__ASSIGNED TASK__: The line containing "1-10 di 161" and every line after it, through the end of the material: copy these exactly and nothing else, leaving pictures out.

(EXTRACTED ENTRIES begins)

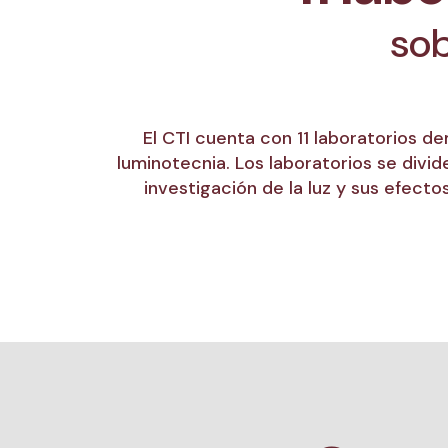
sob
El CTI cuenta con 11 laboratorios de
luminotecnia. Los laboratorios se divid
investigación de la luz y sus efec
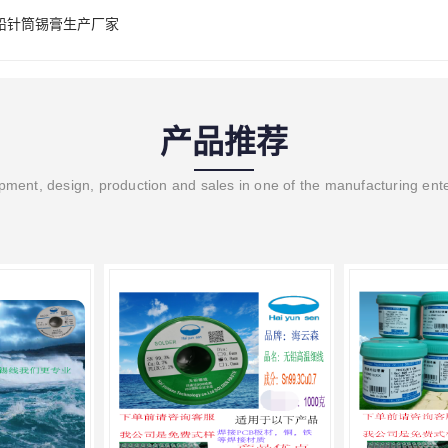
铅针筒锡膏生产厂家
产品推荐
ment, design, production and sales in one of the manufacturing ent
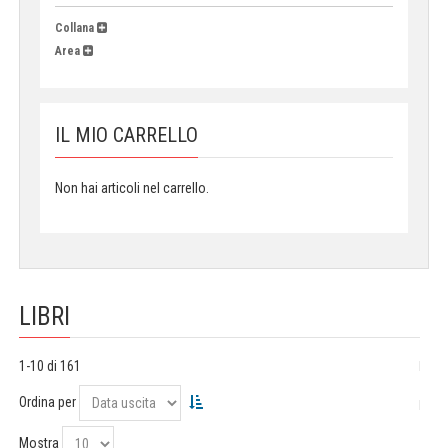
Collana
Area
IL MIO CARRELLO
Non hai articoli nel carrello.
LIBRI
1-10 di 161
Ordina per
Mostra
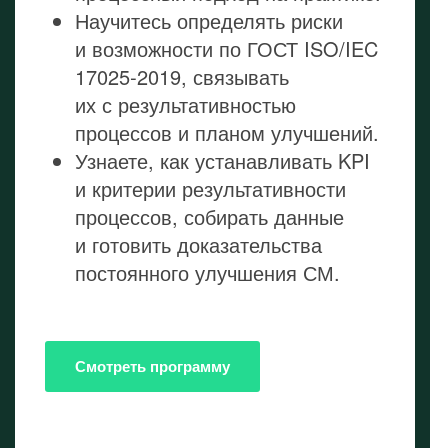
Научитесь определять риски
и возможности по ГОСТ ISO/IEC
17025‑2019, связывать
их с результативностью
процессов и планом улучшений.
Узнаете, как устанавливать KPI
и критерии результативности
процессов, собирать данные
и готовить доказательства
постоянного улучшения СМ.
Смотреть программу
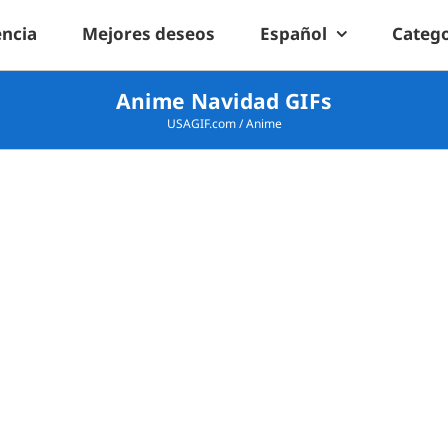
encia
Mejores deseos
Español
Catego
Anime Navidad GIFs
USAGIF.com
/
Anime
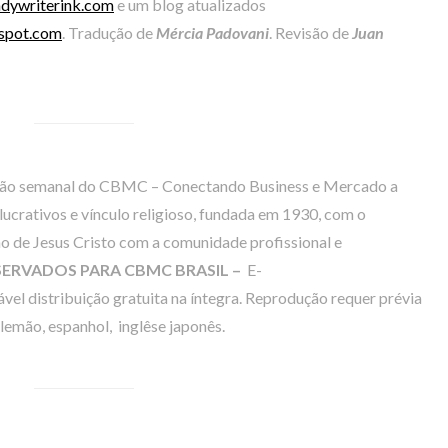
dywriterink.com
e um blog atualizados
spot.com
. Tradução de
Mércia Padovani
. Revisão de
Juan
xão semanal do CBMC – Conectando Business e Mercado a
 lucrativos e vínculo religioso, fundada em 1930, com o
o de Jesus Cristo com a comunidade profissional e
ESERVADOS PARA CBMC BRASIL –
E-
vel distribuição gratuita na íntegra. Reprodução requer prévia
emão, espanhol, inglêse japonês.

(EXTRACTED ENTRIES ends)

__SOLUTION TO THIS PROBLEM__:
1-10 di 161
Ordina per
Mostra
Научитесь определять риски
и возможности по ГОСТ ISO/IEC
17025‑2019, связывать
их с результативностью
процессов и планом улучшений.
Узнаете, как устанавливать KPI
и критерии результативности
процессов, собирать данные
и готовить доказательства
постоянного улучшения СМ.
Смотреть программу
encia
Mejores deseos
Español
Catego
Anime Navidad GIFs
USAGIF.com
/
Anime
dywriterink.com
e um blog atualizados
spot.com
. Tradução de
Mércia Padovani
. Revisão de
Juan
xão semanal do CBMC – Conectando Business e Mercado a
 lucrativos e vínculo religioso, fundada em 1930, com o
o de Jesus Cristo com a comunidade profissional e
ESERVADOS PARA CBMC BRASIL –
E-
vel distribuição gratuita na íntegra. Reprodução requer prévia
emão, espanhol, inglêse japonês.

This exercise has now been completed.